We enrolled 176 children HIV infected children of whom 170 received the study ART regimen: 86 received NNRTI-based ART and 84 received lopinavir-ritonavir-based ART. The incidence of malaria was lower among children receiving the lopinavir-ritonavir-based regimen than among those receiving the NNRTI-based regimen (1.32 vs. 2.25 episodes per person-year, IRR 0.59, 95% confidence interval [CI], 0.36-0.97, p=0.04), as was the risk of a recurrence of malaria after treatment with artemether-lumefantrine (28.1% vs. 54.2%, HR 0.41 95% CI 0.22-0.76, p = 0.004). The median lumefantrine level on day 7 after treatment for malaria was significantly higher in the lopinavir-ritonavir group than in the NNRTI group.  In the lopinavir-ritonavir group, lumefantrine levels exceeding 300ng per milliliter on day 7 were associated with a reduction of more than 85% in the 63-day risk of recurrent malaria. A greater number of serious adverse events occurred in lopinavir-ritonavir group than in the NNRTI group (5.6% vs. 2.3%, P = 0.16). Pruritus occurred significantly more frequently in the lopinavir-ritonavir group, and elevated alanine aminotransferase levels significantly more frequently in the NNRTI group.

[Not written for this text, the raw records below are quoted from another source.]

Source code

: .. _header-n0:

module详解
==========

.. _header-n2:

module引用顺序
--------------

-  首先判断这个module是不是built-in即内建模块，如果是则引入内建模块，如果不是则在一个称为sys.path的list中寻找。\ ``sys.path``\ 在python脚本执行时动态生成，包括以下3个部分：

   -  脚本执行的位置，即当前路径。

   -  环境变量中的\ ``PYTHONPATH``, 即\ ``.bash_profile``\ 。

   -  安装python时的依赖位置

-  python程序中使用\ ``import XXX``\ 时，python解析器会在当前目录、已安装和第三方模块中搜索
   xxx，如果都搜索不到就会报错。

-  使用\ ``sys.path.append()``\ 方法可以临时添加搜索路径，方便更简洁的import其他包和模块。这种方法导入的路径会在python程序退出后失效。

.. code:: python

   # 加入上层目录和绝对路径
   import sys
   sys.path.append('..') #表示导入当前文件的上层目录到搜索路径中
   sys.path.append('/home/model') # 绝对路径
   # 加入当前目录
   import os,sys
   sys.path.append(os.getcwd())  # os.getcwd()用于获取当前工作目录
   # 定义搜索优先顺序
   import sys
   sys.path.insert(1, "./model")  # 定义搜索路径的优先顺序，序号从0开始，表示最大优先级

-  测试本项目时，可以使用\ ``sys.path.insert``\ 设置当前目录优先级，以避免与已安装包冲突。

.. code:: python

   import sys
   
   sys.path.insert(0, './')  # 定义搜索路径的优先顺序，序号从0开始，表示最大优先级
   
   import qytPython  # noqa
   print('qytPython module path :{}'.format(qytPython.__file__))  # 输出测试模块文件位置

Conclusions and implications for policy

These studies provide evidence that more informed treatment approaches can be designed and utilized in the management of malaria in different populations with improvement in treatment outcomes. For uncomplicated malaria this will be achieved through the consistent and timely utilization of ACTs both for first-line and second-line treatment options. For severe malaria, a package of interventions addressing health systems weaknesses, health worker skills and availability of medicines and supplies will provide the necessary positive impact. For HIV infected populations, strategic utilization of protease-inhibitor based antiretroviral regimens will contribute significantly to reduced malaria burden.